Why it matters: The cancellations create a large economic loss for fair operators and the loss of family traditions for Ontarians.
“Thirty-four that I know of for sure have cancelled in Ontario. I know unofficially there’s more, they just haven’t made the announcement yet. Others have picked a date when they are going to make that decision — they are just waiting it out a little bit longer,” said Brennan.
For most associations, safety of volunteers, participants and attendees is of utmost importance but there is also concern about the availability of funds.
“Will there be trust in our communities for any events with any kind of gatherings? Will there be the funds there, the disposable dollars, to spend to go to events, not just fairs?” asked Brennan.
The uncertainty of disinfectant protocols for large gatherings and social distancing requirements are key factors in the decisions whether to hold the fairs or not.
Norwood Fair, which takes place on Thanksgiving weekend, is one of the furthest fairs out to cancel. The decision was made at the end of March.
“The most important thing the board and myself discussed was our volunteers. We were reluctant to put any of our volunteers at risk. We didn’t want to put them in a situation where they would be involved with a lot of people,” says Paul Quinlan, general manager of the Norwood Agricultural Society.

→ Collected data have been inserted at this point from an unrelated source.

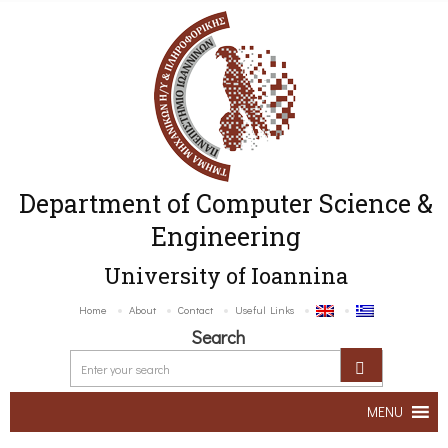
Department of Computer Science &
Engineering
University of Ioannina
Home
About
Contact
Useful Links
Search
MENU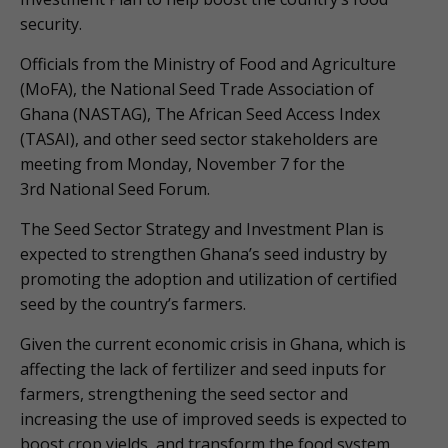
security.
Officials from the Ministry of Food and Agriculture
(MoFA), the National Seed Trade Association of
Ghana (NASTAG), The African Seed Access Index
(TASAI), and other seed sector stakeholders are
meeting from Monday, November 7 for the
3rd National Seed Forum.
The Seed Sector Strategy and Investment Plan is
expected to strengthen Ghana’s seed industry by
promoting the adoption and utilization of certified
seed by the country’s farmers.
Given the current economic crisis in Ghana, which is
affecting the lack of fertilizer and seed inputs for
farmers, strengthening the seed sector and
increasing the use of improved seeds is expected to
boost crop yields, and transform the food system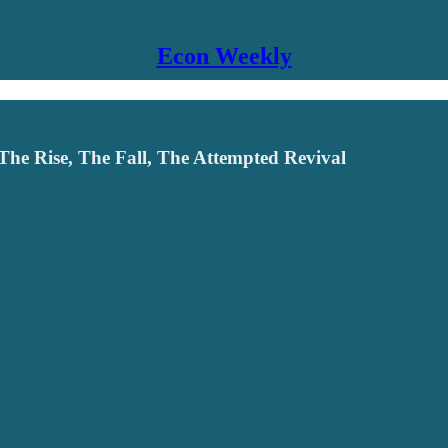
Econ Weekly
 The Rise, The Fall, The Attempted Revival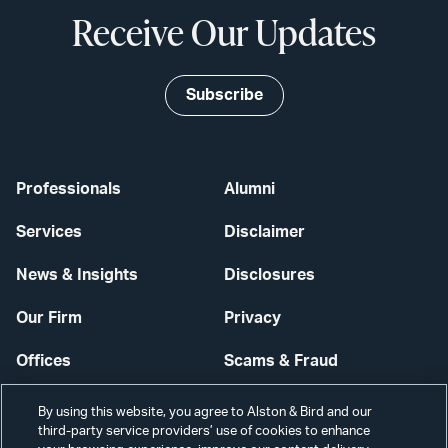
Receive Our Updates
Subscribe
Professionals
Alumni
Services
Disclaimer
News & Insights
Disclosures
Our Firm
Privacy
Offices
Scams & Fraud
Careers
Contact Us
By using this website, you agree to Alston & Bird and our
third-party service providers’ use of cookies to enhance
Secure Login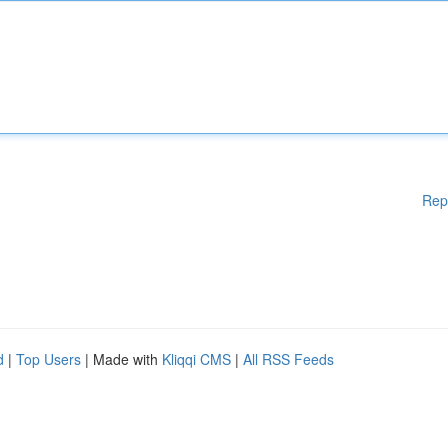
Rep
d
|
Top Users
| Made with
Kliqqi CMS
|
All RSS Feeds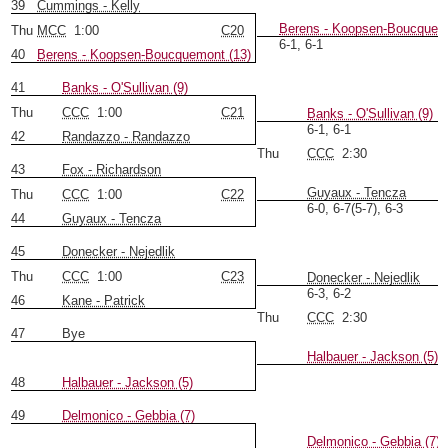
39
Cummings - Kelly
Berens - Koopsen-Boucquemo
Thu
MCC
1:00
C20
6-1, 6-1
40
Berens - Koopsen-Boucquemont (13)
41
Banks - O'Sullivan (9)
Thu
CCC
1:00
C21
Banks - O'Sullivan (9)
6-1, 6-1
42
Randazzo - Randazzo
Thu
CCC
2:30
43
Fox - Richardson
Guyaux - Tencza
Thu
CCC
1:00
C22
6-0, 6-7(5-7), 6-3
44
Guyaux - Tencza
45
Donecker - Nejedlik
Thu
CCC
1:00
C23
Donecker - Nejedlik
6-3, 6-2
46
Kane - Patrick
Thu
CCC
2:30
47
Bye
Halbauer - Jackson (5)
48
Halbauer - Jackson (5)
49
Delmonico - Gebbia (7)
Delmonico - Gebbia (7)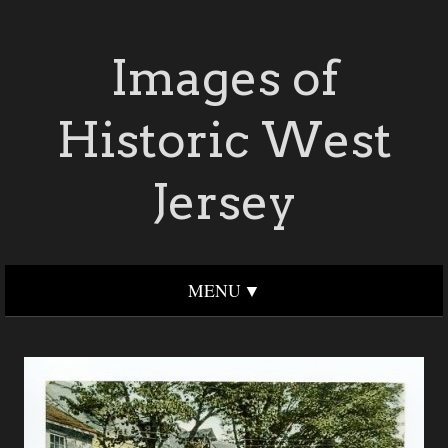
Images of
Historic West
Jersey
MENU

The fair didn’t want to be responsible for a second outbreak in the small town of Norwood.
Another big reason was to protect the fair’s financial resources.
“If we didn’t make this decision when we did, we would have been investing money, possibly with no chance of recoup. It would be spent and gone,” says Quinlan.
Also a concern is whether the government will even allow large events to take place come autumn.
“It was a very tough decision. There is an economic impact to these unknown times. The money that it brings to this community is just unreal,” says Quinlan.
Brennan says COVID-19 will benefit the fairs in the years to come as civilians head back to their roots and reconnect with the reasons agricultural societies have existed for 200 years.
“I think they are going to refocus on the home crafts, the exhibits and those types of things. I think (fairs) are going to see a growth in those exhibits. I think we are going to see a growth potentially even with volunteers because they’ll realize the importance of having those types of activities in their communities,” says Brennan.
The Canadian Association of Fairs and Exhibitions, which represents 700 events across the country, has called on the federal government for support as it says some fairs may not survive the forced closures.